I've written about the so-called "Center for Consumer Freedom" before. They are a food and restaurant industry lobbyist group, constantly spreading fear about "food activists" trying to take your child's Fourth of July hot dog out of their hands.
Well, this time, apparently, they're freaked out by the promotional campaign for the new movie adaption of Charlotte's Web, for the following reasons - and I quote:
- The TV commercial ends with a plea for kids to visit SaveWilbur.com, a Nickelodeon / Paramount website that encourages kids to "Say no to bacon" and print out stickers reading "Tofu Rulez."
- Paramount's official website for Charlotte's Web includes "educational links" to animal-rights extremist groups including Farm Sanctuary and the Humane Society of the United States.
- Last year, Paramount Pictures hosted a 25th-Anniversary gala for People for the Ethical Treatment of Animals (PETA) on its Hollywood studio lot. (We were there too.)

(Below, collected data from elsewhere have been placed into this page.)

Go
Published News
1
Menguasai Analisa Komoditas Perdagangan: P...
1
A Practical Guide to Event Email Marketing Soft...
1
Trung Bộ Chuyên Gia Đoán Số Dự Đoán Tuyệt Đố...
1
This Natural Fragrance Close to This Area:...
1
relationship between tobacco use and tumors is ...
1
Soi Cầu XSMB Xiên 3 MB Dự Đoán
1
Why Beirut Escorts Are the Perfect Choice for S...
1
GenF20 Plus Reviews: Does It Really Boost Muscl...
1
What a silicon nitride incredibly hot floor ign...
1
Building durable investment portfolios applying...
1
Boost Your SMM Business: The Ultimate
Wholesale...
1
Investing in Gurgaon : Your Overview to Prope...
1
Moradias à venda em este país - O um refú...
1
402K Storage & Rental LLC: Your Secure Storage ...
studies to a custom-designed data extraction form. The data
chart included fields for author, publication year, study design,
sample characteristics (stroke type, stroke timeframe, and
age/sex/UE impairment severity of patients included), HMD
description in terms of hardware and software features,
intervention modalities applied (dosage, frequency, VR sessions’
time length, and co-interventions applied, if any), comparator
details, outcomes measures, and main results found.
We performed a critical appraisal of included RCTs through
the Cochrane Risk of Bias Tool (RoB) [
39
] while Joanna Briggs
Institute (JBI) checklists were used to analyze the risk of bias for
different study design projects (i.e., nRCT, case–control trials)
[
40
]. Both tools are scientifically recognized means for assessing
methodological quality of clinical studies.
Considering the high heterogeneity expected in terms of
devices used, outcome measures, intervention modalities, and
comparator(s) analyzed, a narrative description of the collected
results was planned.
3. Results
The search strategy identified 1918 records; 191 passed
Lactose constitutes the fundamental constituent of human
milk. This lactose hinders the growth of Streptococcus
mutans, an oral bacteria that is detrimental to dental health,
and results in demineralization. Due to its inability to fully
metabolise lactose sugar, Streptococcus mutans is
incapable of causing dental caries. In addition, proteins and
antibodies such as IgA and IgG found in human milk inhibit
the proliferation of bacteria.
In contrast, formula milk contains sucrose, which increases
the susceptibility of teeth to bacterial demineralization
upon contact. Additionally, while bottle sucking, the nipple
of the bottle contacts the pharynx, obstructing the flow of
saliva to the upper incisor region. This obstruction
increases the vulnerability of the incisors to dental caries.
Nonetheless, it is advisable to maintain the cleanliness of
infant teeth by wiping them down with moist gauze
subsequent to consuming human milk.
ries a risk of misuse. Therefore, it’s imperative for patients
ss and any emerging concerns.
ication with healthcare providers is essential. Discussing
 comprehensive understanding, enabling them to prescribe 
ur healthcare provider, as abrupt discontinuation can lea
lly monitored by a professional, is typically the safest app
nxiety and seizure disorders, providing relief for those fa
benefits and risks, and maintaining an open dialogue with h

- The Sydney Morning Herald reports that "Paramount Pictures made a 'significant' donation to Animals Australia" after Charlotte's Web was filmed Down Under. Paramount's contribution funded a $500,000 advertising campaign attacking the idea of eating pork. The ads include cookbook-style presentations of "Emotionally Stressed Pork Sausages" and "Traumatised Suckling Piglet."
Of course, Charlotte's Web is a work of fiction. The real world, as author E.B. White's own life attested, is still the real world. (White raised and killed pigs on his own Vermont farm for decades.)Ha! Caught. What a hypocrite. You got him.
I had no interest in seeing this movie until now, actually.